**Work item**
Write out the records that follow exactly. Do not include pictures.

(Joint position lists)
=== Begin Enclosure ===

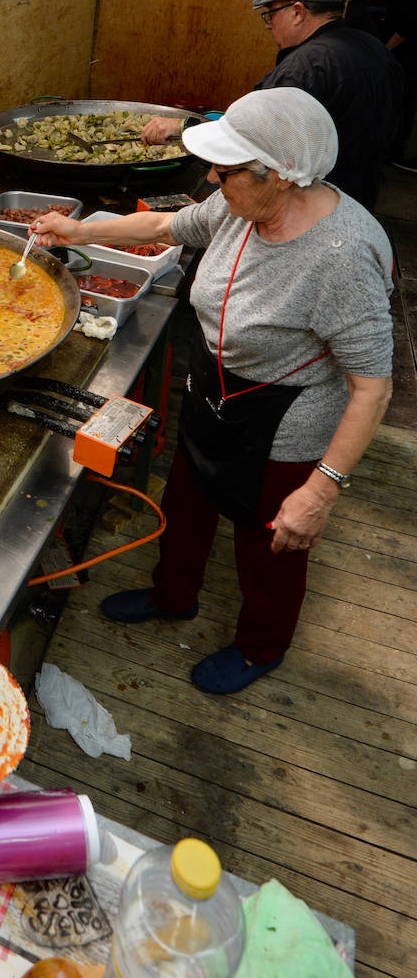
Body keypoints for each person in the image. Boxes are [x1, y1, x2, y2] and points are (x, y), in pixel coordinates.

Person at [30, 88, 393, 696]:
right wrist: (77, 228)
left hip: (287, 416)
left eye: (224, 172)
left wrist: (321, 488)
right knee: (189, 501)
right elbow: (164, 223)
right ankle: (173, 595)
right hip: (214, 385)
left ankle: (261, 646)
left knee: (270, 541)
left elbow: (372, 389)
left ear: (278, 175)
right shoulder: (240, 204)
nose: (211, 179)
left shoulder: (342, 255)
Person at [140, 0, 404, 212]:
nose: (268, 26)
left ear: (297, 12)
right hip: (358, 200)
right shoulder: (375, 49)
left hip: (306, 209)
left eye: (270, 15)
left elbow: (249, 142)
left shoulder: (303, 68)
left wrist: (182, 126)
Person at [383, 0, 417, 171]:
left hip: (409, 59)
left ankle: (403, 155)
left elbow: (407, 28)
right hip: (406, 58)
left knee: (405, 105)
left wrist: (383, 51)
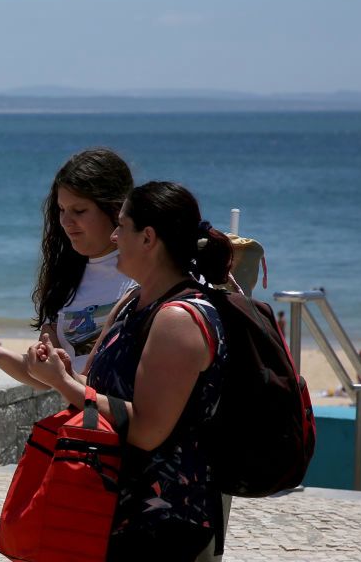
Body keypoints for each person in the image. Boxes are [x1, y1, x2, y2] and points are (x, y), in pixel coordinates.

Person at [26, 181, 234, 561]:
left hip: (165, 524)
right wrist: (57, 373)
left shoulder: (180, 319)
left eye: (122, 226)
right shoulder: (131, 302)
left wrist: (65, 386)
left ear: (148, 238)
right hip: (111, 510)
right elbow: (102, 389)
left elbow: (147, 430)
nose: (114, 235)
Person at [0, 148, 134, 384]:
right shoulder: (65, 279)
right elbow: (43, 378)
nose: (66, 222)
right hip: (81, 417)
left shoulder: (145, 276)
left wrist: (66, 381)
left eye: (79, 211)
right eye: (62, 210)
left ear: (116, 209)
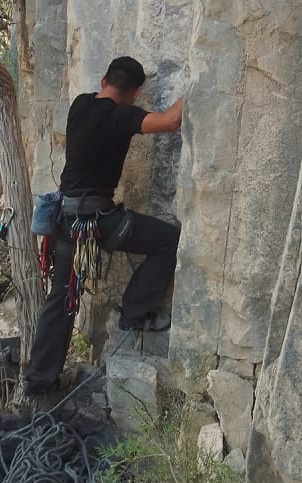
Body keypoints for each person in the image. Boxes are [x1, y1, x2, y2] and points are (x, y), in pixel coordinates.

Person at [24, 56, 183, 399]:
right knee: (168, 241)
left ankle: (40, 381)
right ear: (136, 91)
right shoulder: (122, 116)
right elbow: (170, 121)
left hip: (65, 218)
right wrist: (198, 83)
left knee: (62, 299)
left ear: (103, 80)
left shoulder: (80, 106)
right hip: (98, 221)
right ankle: (136, 313)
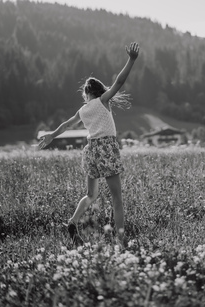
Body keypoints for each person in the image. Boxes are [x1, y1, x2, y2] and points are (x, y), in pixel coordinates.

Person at [38, 42, 140, 247]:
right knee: (117, 199)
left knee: (91, 194)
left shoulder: (83, 110)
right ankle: (121, 241)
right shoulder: (103, 101)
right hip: (106, 149)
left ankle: (73, 221)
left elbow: (67, 125)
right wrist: (131, 60)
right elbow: (119, 82)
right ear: (98, 90)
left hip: (91, 151)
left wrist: (51, 136)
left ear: (86, 94)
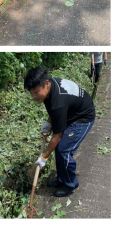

=== End Enclosure ===

**Answer for the task**
Body keypoints for each person in the image. Boxes are [x1, y1, x2, y2] and points are (x, y), in pixel coordinates.

Person at [30, 88, 393, 696]:
right wrist: (77, 228)
left hip: (287, 416)
left eye: (224, 172)
left wrist: (321, 488)
right knee: (189, 501)
right elbow: (164, 223)
right ankle: (173, 595)
right hip: (214, 385)
left ankle: (261, 646)
left knee: (270, 541)
left elbow: (372, 389)
left ear: (278, 175)
right shoulder: (240, 204)
nose: (211, 179)
left shoulder: (342, 255)
Person at [140, 0, 404, 212]:
nose: (268, 26)
left ear: (297, 12)
right hip: (358, 200)
right shoulder: (375, 49)
left hip: (306, 209)
left eye: (270, 15)
left elbow: (249, 142)
left shoulder: (303, 68)
left wrist: (182, 126)
Person at [383, 0, 417, 171]:
left hip: (409, 59)
left ankle: (403, 155)
left elbow: (407, 28)
right hip: (406, 58)
left knee: (405, 105)
left wrist: (383, 51)
Body keypoints for each person in the image. Boxes are [x1, y1, x2, y2] and points are (x, y), in pixel coordinates.

Person at [26, 181, 234, 561]:
left hip: (165, 524)
right wrist: (57, 373)
left shoulder: (180, 319)
left eye: (122, 226)
right shoulder: (131, 302)
left wrist: (65, 386)
left ear: (148, 238)
right hip: (111, 510)
right elbow: (102, 389)
left elbow: (147, 430)
nose: (114, 235)
Person at [0, 148, 134, 384]:
right shoulder: (65, 279)
right elbow: (43, 378)
nose: (66, 222)
right hip: (81, 417)
left shoulder: (145, 276)
left wrist: (66, 381)
left eye: (79, 211)
right eye: (62, 210)
left ear: (116, 209)
Body keypoints for each person in the image. Boxes are [x1, y1, x2, y2] and points are (x, y), in pixel coordinates.

Person at [24, 56, 183, 399]:
right knee: (168, 241)
left ankle: (40, 381)
right ear: (136, 91)
right shoulder: (122, 116)
right elbow: (170, 121)
left hip: (65, 218)
right wrist: (198, 83)
left knee: (62, 299)
left ear: (103, 80)
left shoulder: (80, 106)
right hip: (98, 221)
right ankle: (136, 313)
Body keypoints for each person in the image. Boxes are [x1, y1, x2, y2] and points are (x, y), in pixel coordinates.

Person at [38, 42, 140, 247]:
right knee: (117, 199)
left knee: (91, 194)
left shoulder: (83, 110)
right ankle: (121, 241)
right shoulder: (103, 101)
right hip: (106, 149)
left ankle: (73, 221)
left elbow: (67, 125)
right wrist: (131, 60)
right elbow: (119, 82)
right ear: (98, 90)
left hip: (91, 151)
left wrist: (51, 136)
left ear: (86, 94)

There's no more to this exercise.